Several flavors for compiling a basic AIE++ Hello World

So for these examples we will compile the hello_world.cpp test. It's a 1 processing element (AI Engine core) kernel that prints some output.

In the following examples we assume the environment variable SYCL_BIN_DIR is setup to point the build/bin directory of the compiled SYCL device compiler. Although in the two cases where we're only compiling for CPU it's not strictly required, provided the C++ compiler you use is fairly up-to-date and supports C++ 20, the commands should work.

The directory /net/xsjsycl41/srv/Ubuntu-22.04/arm64-root-server-rw-tmp we reference to in the cross-compilation commands is an Ubuntu-22.04 arm64 (AKA aarch64) image setup to contain all of the required libraries we need for cross-compilation.

In all of the following commands we assume you're running the latest version of Ubuntu or Debian.

Compiling a basic AIE Hello World for native CPU execution

The following compilation command will compile the hello_world.cpp example for your native CPU. What is meant by native in this case, is whatever architecture you're compiling on. So compiling on x86, will result in a hello_world binary that executes on an x86 CPU. All kernels will also execute on the CPU, no device offloading or compilation is done.

  $SYCL_BIN_DIR/clang++ -std=c++20 hello_world.cpp -I/AIE++/acappp/include \
    `pkg-config gtkmm-3.0 --cflags` `pkg-config gtkmm-3.0 --libs`

Cross-compilation for ARM CPU execution

The following compilation command will compile the hello_world.cpp example for ARM CPU. The general idea of the compilation commands is that you're compiling your binary on an Linux x86 host for an Linux ARM64 (aarch64) target.

Material shown.
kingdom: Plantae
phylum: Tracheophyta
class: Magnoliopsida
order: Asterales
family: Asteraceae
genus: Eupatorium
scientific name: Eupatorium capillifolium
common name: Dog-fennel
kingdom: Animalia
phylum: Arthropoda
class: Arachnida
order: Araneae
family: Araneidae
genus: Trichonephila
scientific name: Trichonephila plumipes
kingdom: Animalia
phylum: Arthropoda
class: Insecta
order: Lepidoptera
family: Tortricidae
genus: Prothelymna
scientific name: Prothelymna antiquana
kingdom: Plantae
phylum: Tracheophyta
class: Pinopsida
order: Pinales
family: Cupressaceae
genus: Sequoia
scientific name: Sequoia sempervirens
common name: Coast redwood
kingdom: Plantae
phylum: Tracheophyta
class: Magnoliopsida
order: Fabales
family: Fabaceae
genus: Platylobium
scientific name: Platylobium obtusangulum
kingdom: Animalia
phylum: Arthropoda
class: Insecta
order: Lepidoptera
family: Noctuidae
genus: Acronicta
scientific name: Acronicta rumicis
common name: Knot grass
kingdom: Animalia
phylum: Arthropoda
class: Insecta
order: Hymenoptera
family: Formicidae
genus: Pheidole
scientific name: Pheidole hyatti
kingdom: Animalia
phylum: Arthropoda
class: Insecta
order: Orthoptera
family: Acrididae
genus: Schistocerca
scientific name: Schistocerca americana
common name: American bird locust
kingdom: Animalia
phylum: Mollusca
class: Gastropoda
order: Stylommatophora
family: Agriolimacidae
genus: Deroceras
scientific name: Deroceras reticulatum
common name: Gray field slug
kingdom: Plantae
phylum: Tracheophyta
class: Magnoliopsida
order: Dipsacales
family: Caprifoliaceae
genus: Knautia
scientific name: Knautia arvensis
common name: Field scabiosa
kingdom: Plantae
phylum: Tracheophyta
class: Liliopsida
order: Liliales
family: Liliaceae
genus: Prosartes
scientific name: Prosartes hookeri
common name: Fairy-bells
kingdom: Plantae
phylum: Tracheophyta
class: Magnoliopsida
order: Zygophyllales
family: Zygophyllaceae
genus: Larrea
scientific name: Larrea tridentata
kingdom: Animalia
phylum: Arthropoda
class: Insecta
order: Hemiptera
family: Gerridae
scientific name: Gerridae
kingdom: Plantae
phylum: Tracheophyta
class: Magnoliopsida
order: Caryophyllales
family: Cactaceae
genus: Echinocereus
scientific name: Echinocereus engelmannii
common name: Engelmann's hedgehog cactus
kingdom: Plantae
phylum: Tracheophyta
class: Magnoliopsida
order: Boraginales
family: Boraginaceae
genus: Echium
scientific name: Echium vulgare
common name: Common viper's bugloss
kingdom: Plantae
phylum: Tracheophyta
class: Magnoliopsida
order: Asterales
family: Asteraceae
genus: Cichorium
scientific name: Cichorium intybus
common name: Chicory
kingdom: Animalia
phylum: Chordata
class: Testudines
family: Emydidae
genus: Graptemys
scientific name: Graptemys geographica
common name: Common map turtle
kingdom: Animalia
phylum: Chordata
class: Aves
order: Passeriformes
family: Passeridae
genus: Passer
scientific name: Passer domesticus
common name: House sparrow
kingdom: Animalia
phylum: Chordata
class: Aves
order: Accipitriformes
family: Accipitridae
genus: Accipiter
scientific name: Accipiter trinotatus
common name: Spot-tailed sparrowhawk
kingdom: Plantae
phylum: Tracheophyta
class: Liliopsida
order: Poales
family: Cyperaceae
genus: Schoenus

Work to do.
**a.** Reproduce word for word the part of the AIE++ compilation text that begins at the words "So for these" and stops after "need for cross-compilation.".
**b.** Continue the AIE++ compilation text from the point at which it ends.

Results for the exercise.
**a.**
So for these examples we will compile the hello_world.cpp test. It's a 1 processing element (AI Engine core) kernel that prints some output.

In the following examples we assume the environment variable SYCL_BIN_DIR is setup to point the build/bin directory of the compiled SYCL device compiler. Although in the two cases where we're only compiling for CPU it's not strictly required, provided the C++ compiler you use is fairly up-to-date and supports C++ 20, the commands should work.

The directory /net/xsjsycl41/srv/Ubuntu-22.04/arm64-root-server-rw-tmp we reference to in the cross-compilation commands is an Ubuntu-22.04 arm64 (AKA aarch64) image setup to contain all of the required libraries we need for cross-compilation.

**b.**
In this case the assumption is that the ARM target is the AIE PS which is an Cortex-A72 CPU, but in theory it could be whatever -mcpu target the Clang compiler supports.

  $ISYCL_BIN_DIR/clang++ -std=c++20 -target aarch64-linux-gnu -mcpu=cortex-a72 \
    --sysroot /net/xsjsycl41/srv/Ubuntu-19.04/arm64-root-server-rw-tmp \
    `pkg-config gtkmm-3.0 --cflags` `pkg-config gtkmm-3.0 --libs` \
    -I/AIE++/acappp/include  hello_world.cpp

Cross-compilation for AIE PS/AI Engine execution

This is the only compilation command that requires the SYCL device compiler. As the intent is to compile all of the kernels to be offloaded for the device, and the rest for the host.

From a SYCL perspective the ACAP PS is the host device that will offload to the other elements of the ACAP AIE architecture. The device in this case is the ACAP AIE AI Engine cores.

Create a script called make.sh containing

SYCL_TARGET=aie1_32-xilinx-unknown-sycldevice

CC=$1

DIRNAME=$(dirname $CC)
INCLUDE=$(realpath $DIRNAME/../include/sycl/aie-intrinsic.h)

# Edit based on environnement.
AIE_RT_PATH=$WORKDIR/acap
AIE_RT_BUILD_PATH=$WORKDIR/acap
# Location of an Ubuntu root directory
ROOT="/srv/Ubuntu-22.04/arm64-root-server-rw"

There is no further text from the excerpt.